Question

The graph of the equation${\left(x-1\right)}^2+{\left(y-2\right)}^2=9$ is a circle with center$\left(\text{\_\_\_\_,\_\_\_}\right)$and radius .

Short answer

The graph of the equation ${\left(x-1\right)}^2+{\left(y-2\right)}^2=9$ is a circle with center$\left(1,2\right)$ and radius3.

Step-by-step solution

Step 1. Apply the concept of circles.

The standard form of the equation of the circle is ${\left(x-h\right)}^2+{\left(y-k\right)}^2=r^2$, where$\left(h,k\right)$ denote the center of the circle andr denote the radius.

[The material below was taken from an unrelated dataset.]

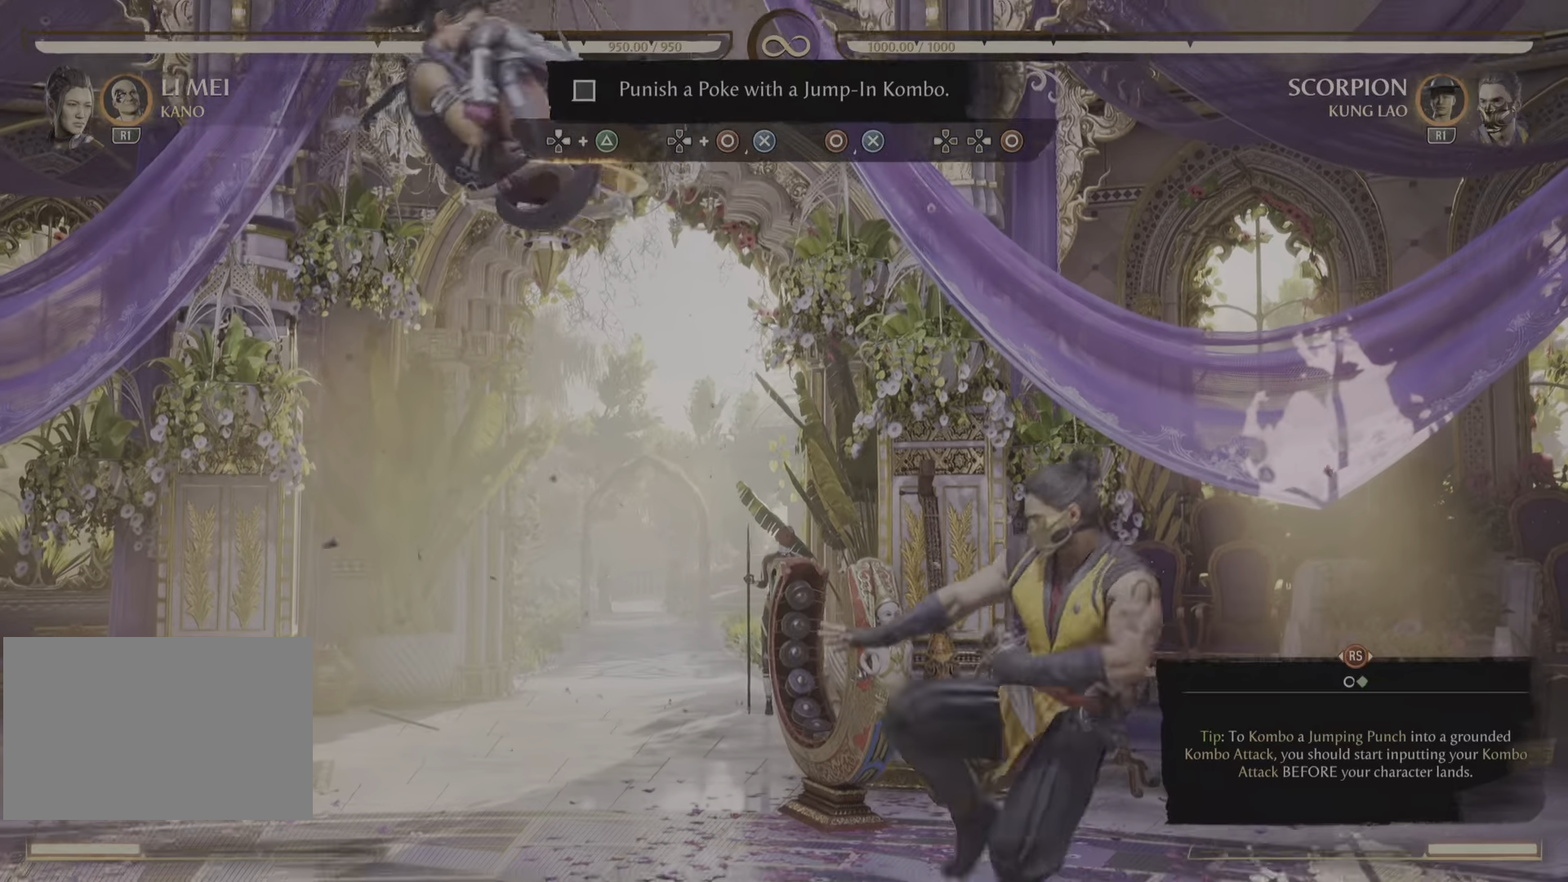
Gameplay with a controller (PlayStation layout); each line is a JSON object with the inputs held at the frame after it. "events" lists button and stick changes between this image and that frame as [ms after this image, input, new state], when the widget could be followed in between. Not read: CIRCLE DPAD_RIGHT DPAD_UP.
{"buttons": [], "left_stick": "center", "right_stick": "center", "events": [[117, "TRIANGLE", "down"], [334, "TRIANGLE", "up"]]}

Step 2. Interpret the value of center. 

Consider the provided equation.

${\left(x-1\right)}^2+{\left(y-2\right)}^2=9$

Rewrite the equation as provided below.

${\left(x-1\right)}^2+{\left(y-2\right)}^2=3^2$

Recall that the standard form of the equation of the circle is ${\left(x-h\right)}^2+{\left(y-k\right)}^2=r^2$, where $\left(h,k\right)$ denote the center of the circle and r denote the radius.

Compare, $\left(h,k\right)$and $\left(1,2\right)$.

Here, $h=1\text{and}k=2$.

Therefore, center of the circle is 2.

Step 3. Interpret the value of radius. 

Consider the provided equation.

${\left(x-1\right)}^2+{\left(y-2\right)}^2=9$

Rewrite the equation as provided below.

${\left(x-1\right)}^2+{\left(y-2\right)}^2=3^2$

Recall that the standard form of the equation of the circle is ${\left(x-h\right)}^2+{\left(y-k\right)}^2=r^2$, where $\left(h,k\right)$ denote the center of the circle and r denote the radius.

Compare, $r^2$and $3^2$.

Here, $r=3$.

Therefore, the radius of the circle is 3.

Thus, the graph of the equation ${\left(x-1\right)}^2+{\left(y-2\right)}^2=9$is a circle with a center$\left(1,2\right)$ and radius of 3.